Коля взял чемоданчик, вылез из машины и отошел в сторону. Он видел, что Здоровяк подогнал машину к бензоколонке, как вышел, а следом за ним вылезла его жена, и они о чем-то разговаривали. А у Коли вдруг стало хорошо на сердце и радостно от этой красоты, которая его окружала! И оттого, что он решил вернуться, и оттого, что он скоро, совсем скоро увидит своих родителей и Сергея Алексеевича. Он подхватился и бегом бросился обратно к Здоровяку.
— А-а-а, не уехал еще, — неохотно произнес Здоровяк. — Ну, садись, повезу дальше.
— Значит, вы не возвращаетесь? — в ужасе спросил Коля.
— Дочку укачало. — Он что-то хотел добавить, но махнул рукой: — Садись.
— Спасибо, — ответил Коля и с обидой в голосе добавил: — Сам доберусь.
— Ну, тогда прощай, — и протянул мальчику руку.
Но Коля прошел мимо его руки. Он еле сдержался, чтобы не заплакать. Только он подумал, как ему повезло, что на его пути встретился этот добрый, милый человек и они поедут обратно вместе, и вдруг… Он никак не мог понять, как же так получилось. Сам сказал, что возвращается, что всю жизнь мечтал встретиться с Сергеем Алексеевичем, и он, Коля, даже представил эту встречу. Никогда он этого не поймет, и никто не заставит его так вот, на ходу, предавать людей. Ведь сам говорил, что Сергей Алексеевич спас ему жизнь, на носилках нес. После смерти Витьки, легко ли?
Родители были ему так рады, что ни о чем не спросили. Только отец сказал: «Завтра у нас рыбалка. Я о ней полгода мечтал. Помнишь, как в прошлом году?» Коля хотел ответить, что в прошлом году рыбалка-то была неудачной, они ведь ничего не поймали, но вспомнил, как им тогда было весело вдвоем, и ничего не ответил. А мама не отпускала от себя весь день, и ему не удалось сбегать к Сергею Алексеевичу.
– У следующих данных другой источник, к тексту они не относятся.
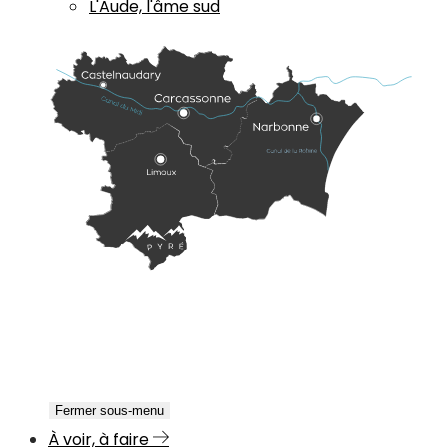
L'Aude, l'âme sud
Fermer sous-menu
À voir, à faire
И попал к нему только на следующий день.
Коля несмело постучался в дверь к Сергею Алексеевичу, он чувствовал за собой какую-то вину. Незнакомый голос разрешил ему войти. В комнате были двое молодых людей: мужчина сидел на кровати Сергея Алексеевича, а женщина распаковывала вещи. На стульях валялись платья, на полу — маска для плавания и ласты.
— А где… Сергей Алексеевич? — в сильном волнении спросил Коля.
— Значит, уехал, — ответил мужчина. — Ты не знаешь, где здесь хорошее купанье?
— Не знаю, — ответил Коля и вышел.
Сел в большом огорчении на лестничную ступеньку. Егоровна увидела его из окна и сказала:
— Он позавчера утром уехал.
— А мне он ничего не просил передать? — спросил Коля.
— Нет, — сказала Егоровна. — Торопился очень. — И, видя, что мальчик расстроен, добавила: — Подожди, — и протянула Коле два листка бумаги: один совсем маленький, а второй побольше. — Возьми на память.
Коля взял листки и пошел, читая их на ходу. На маленьком было напечатано:
«Уважаемый товарищ! Составляется фотоальбом участников гражданской войны, который будет храниться в Центральном музее Вооруженных Сил СССР. Просьба срочно прислать заказным письмом четыре фотокарточки размером 9 Х 12 см, в генеральской форме и автобиографию, по адресу: Москва…»
А на большом четким почерком было написано:
«Послужной список Князева Сергея Алексеевича, ген. — лейтенанта в отставке.
Родился в семье каменотеса в 1900 году. В семье было девять детей.
В Советской Армии со дня ее основания.